Shoppers spent £5.7bn on food, drink and seasonal non-foods at supermarkets and convenience stores in the two weeks to 29 December 2007, the figures show.
Over the four weeks in December, total spend on Christmas at food retailers was just more than £11bn.
Of the major multiples, Morrisons was the star performer with year-on-year sales growth at more than 9%, ahead of Sainsbury’s, Asda and Tesco.
Mike Watkins, senior manager retailer services at Nielsen, said: “Christmas fortnight 2007 saw sales growths of 4.2% year-on-year within the grocery sector.
“These growths were in line with – but did not exceed – the underlying trends seen since mid 2007.
“Unlike last year where we saw a huge shopping surge in the final two weeks of December, there was no last-minute rush this year.”
He added that like-for-like sales at the grocery multiples grew by just more than 3% over the four weeks to 29 December when measured against the same period in 2006.
Watkins added: “The impact of the deep promotions by the top four multiples was to keep like-for-like sales growth above inflation levels of 3% but they did not grow total food sales any further.
“The market slowed by 15 December and never really took off again. Had momentum continued, shoppers would have spent around £300m more on food, drink and general merchandise at the grocery multiples over December than they actually did.”
Key Christmas performance figures:
• A record 80% of all sales in the last two weeks of December 2007 went through grocery multiples, with the convenience sector taking the remaining 20%.
• Non-food sales at the grocery multiples continued, with strong and above-benchmark growths of 8% in the four weeks to 29 December.
• Hypermarkets became “destination shops” for non-food.
• Bakery (+8.9%) and dairy (+7.4%) both showed strong sales growths but these are the categories which have seen significant cost price inflation pushing prices up.
• Beers, wines and spirits saw 3.9% growths in grocery multiples in December despite heavy promotion in the category – annual growth here is 6%. Sales growths were stronger in terms of value than they were in terms of volume, meaning the growth is not being driven by heavy discounting.

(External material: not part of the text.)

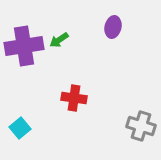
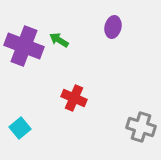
green arrow: rotated 66 degrees clockwise
purple cross: rotated 30 degrees clockwise
red cross: rotated 15 degrees clockwise
gray cross: moved 1 px down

• Soft drinks sales growths were modest at +3.6% for December
• Snacks and confectionery sales growths stood at 3% for December, behind the annual average of 7%. Longer-lasting and deeper promotions drove sales.
Seasonal favourites
• Champagne sales were flat at £79m
• Sparkling wine sales grew by 10% year on year to £49m.
• Christmas stalwarts such as clementines (£25.5m, +6%), Brussels sprouts (£13m, +8%) and poinsettias (£7m, +8%) sold well
• Boxed chocolates (£204m, -5%), cream liqueurs (£45.5m, -5%) and mince pies (£34m, +2%) did not fare so well.
• Following the cull of organic turkeys due to avian flu just before Christmas, organic whole turkey sales fell by 20% year-on-year with sales of only £2.3m in December.